Caoimhe – Now that Alyson Hannigan has welcomed a new daughter called Keeva, this one could pop. Keeva is the phonetic spelling of Caoimhe. Articles have touted the name’s pleasant meaning – gentle or beautiful.
Ciara – A sixth century saint’s name, she’s perfectly legit – and yet likely to be misunderstood as a respelling of Sierra, or an modern invention along the lines of Kyra. A good compromise for the parent seeking an on-trend name that stays true to Irish roots.
Cliodhna – Another goddess name, one I couldn’t resist, thanks to her similarity to Clio. Simplified spelling Cliona is also used, and closer to her pronunciation – KLEE u nah.
Clodagh – Thanks to the claddagh ring, we all know the -gh is silent. She’s pronounced CLO dah, and is borrowed from the name of a river – which may have been inspired by a goddess.
Deirdre – Like Bridget, she’s one of the earlier Irish imports, but still retains much of her charm. A name borrowed from legend, Deirdre has been boosted by a few high-profile literary uses, combined with retellings of her original story.
Eithne – Another saint’s name, this time with a debated pronunciation. Is it EN ya or ETH neh or something in between?
Finola – Fionnuala spent 900 years as a swan. Finola is the slimmed down version of the mythological moniker, and could be seen as a feminine form of the ever-so-stylish Finn.
Gráinne – A pirate queen – far better inspiration for a daughter than a Disney princess.
Maeve – One of the most accessible of the legitimately Irish appellations, a warrior queen whose name shares sounds with Ava and Mae. No wonder she’s on the rise in the US.
Muriel – With her ties to the sea and that attractive -el ending, Muriel has possibilities. She also has a long history of use – she’s found in Norman England.
Niamh – Conan O’Brien has a daughter called Neve, a possible phonetic respelling of the borrowed-from-legend Niamh.
Oona – There’s Una and Oonagh, too, but Oona brings to mind Oona O’Neill Chaplin, who infuses the name with Hollywood glamour.
Orla – Designer Orla Kiely puts this name on the fashion map.
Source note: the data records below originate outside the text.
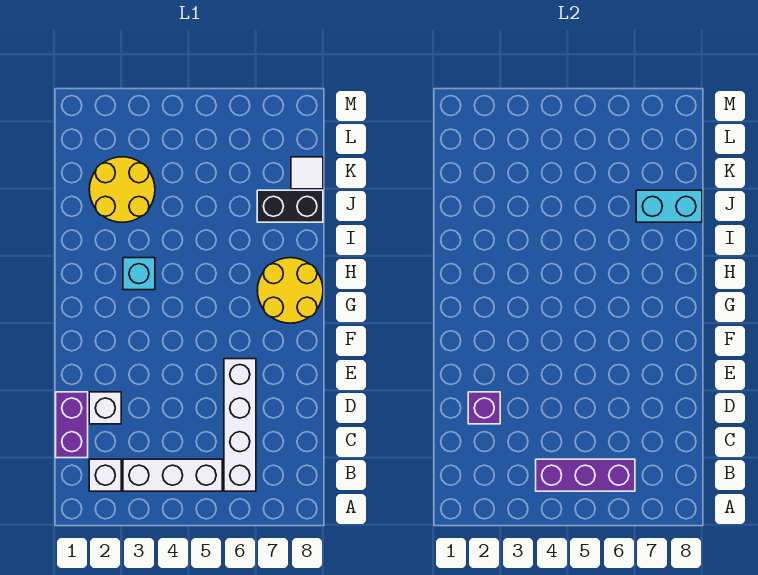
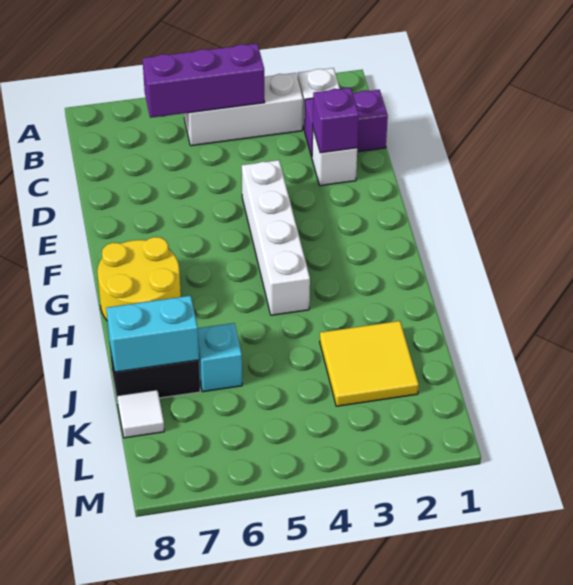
white brick B6:E6 level 1 -> white brick E4:H4 level 1
purple brick C1:D1 level 1 -> purple brick C1:C2 level 1
cyan brick H3 level 1 -> cyan brick J6 level 1
yellow round brick J2:K3 level 1 -> yellow tile J2:K3 level 1

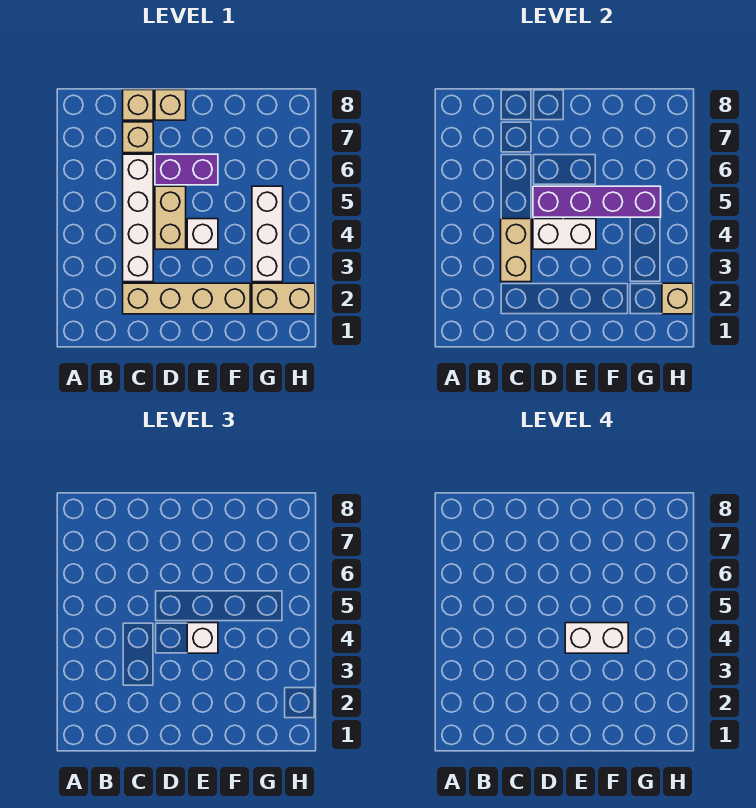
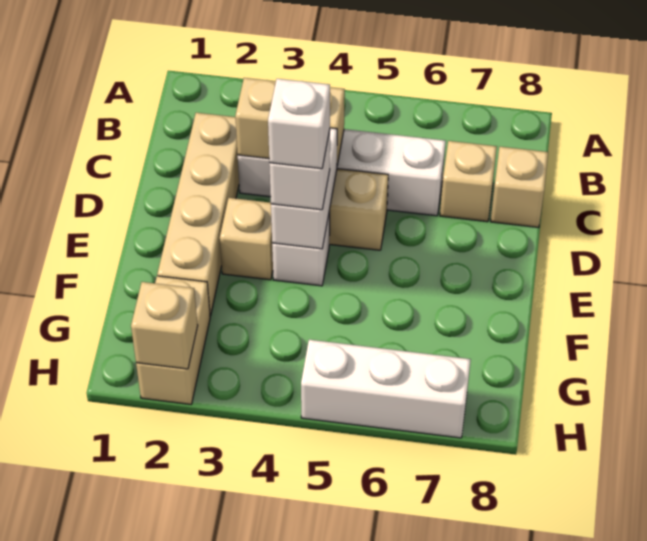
purple brick D5:G5 level 2 -> none
purple brick D6:E6 level 1 -> none
tan brick D8 level 1 -> tan brick E3 level 1
white brick E4:F4 level 4 -> white brick E4 level 4
white brick G3:G5 level 1 -> white brick H5:H7 level 1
She’s sometimes spelled Orlagh, which is still an edited version of the original: the golden Orfhlaith.
Róisín – An Irish name meaning little Rose, she’s botanical and boasts a connection to the Emerald Isle.
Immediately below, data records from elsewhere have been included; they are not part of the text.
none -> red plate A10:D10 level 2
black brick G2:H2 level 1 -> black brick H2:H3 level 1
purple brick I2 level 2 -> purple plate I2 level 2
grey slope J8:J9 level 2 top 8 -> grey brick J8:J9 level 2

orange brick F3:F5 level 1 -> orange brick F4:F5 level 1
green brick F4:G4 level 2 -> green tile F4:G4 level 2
Sabhbh – Pronounced sive, and rhymes with five. Fascinating, but probably a stumper in the US.
Saoirse – She’s a twentieth century darling with a great meaning – freedom – and used by a member of the Kennedy clan.
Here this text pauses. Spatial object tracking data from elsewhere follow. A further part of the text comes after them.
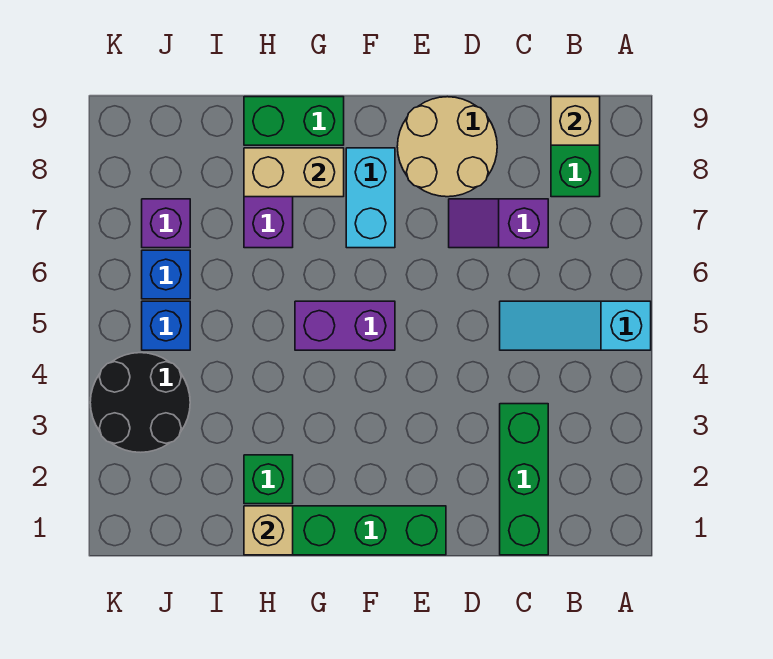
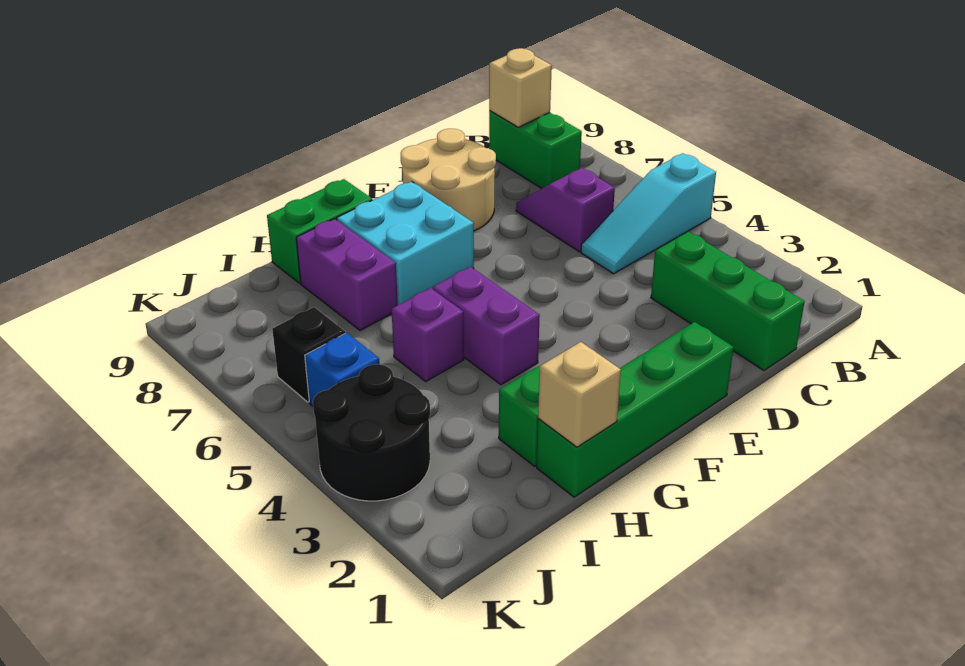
purple slope C7:D7 level 1 top C -> purple slope C6:C7 level 1 top 6
purple brick F5:G5 level 1 -> purple brick G4:G5 level 1
cyan brick F7:F8 level 1 -> cyan brick F7:G8 level 1
tan brick G8:H8 level 2 -> none
blue brick J6 level 1 -> black brick J6 level 1
purple brick J7 level 1 -> purple brick H5 level 1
Siobhan – One of the very first challenging spellings to be embraced by Americans, Siobhan is sometimes considered the Irish equivalent of Jane, though she has other roots, too. Actress Siobhan McKenna gets credit for putting this one on parents’ radar, though her performances in several noteworthy 1960s flicks came nearly two decades before Shiobhan hit the US Top 1000.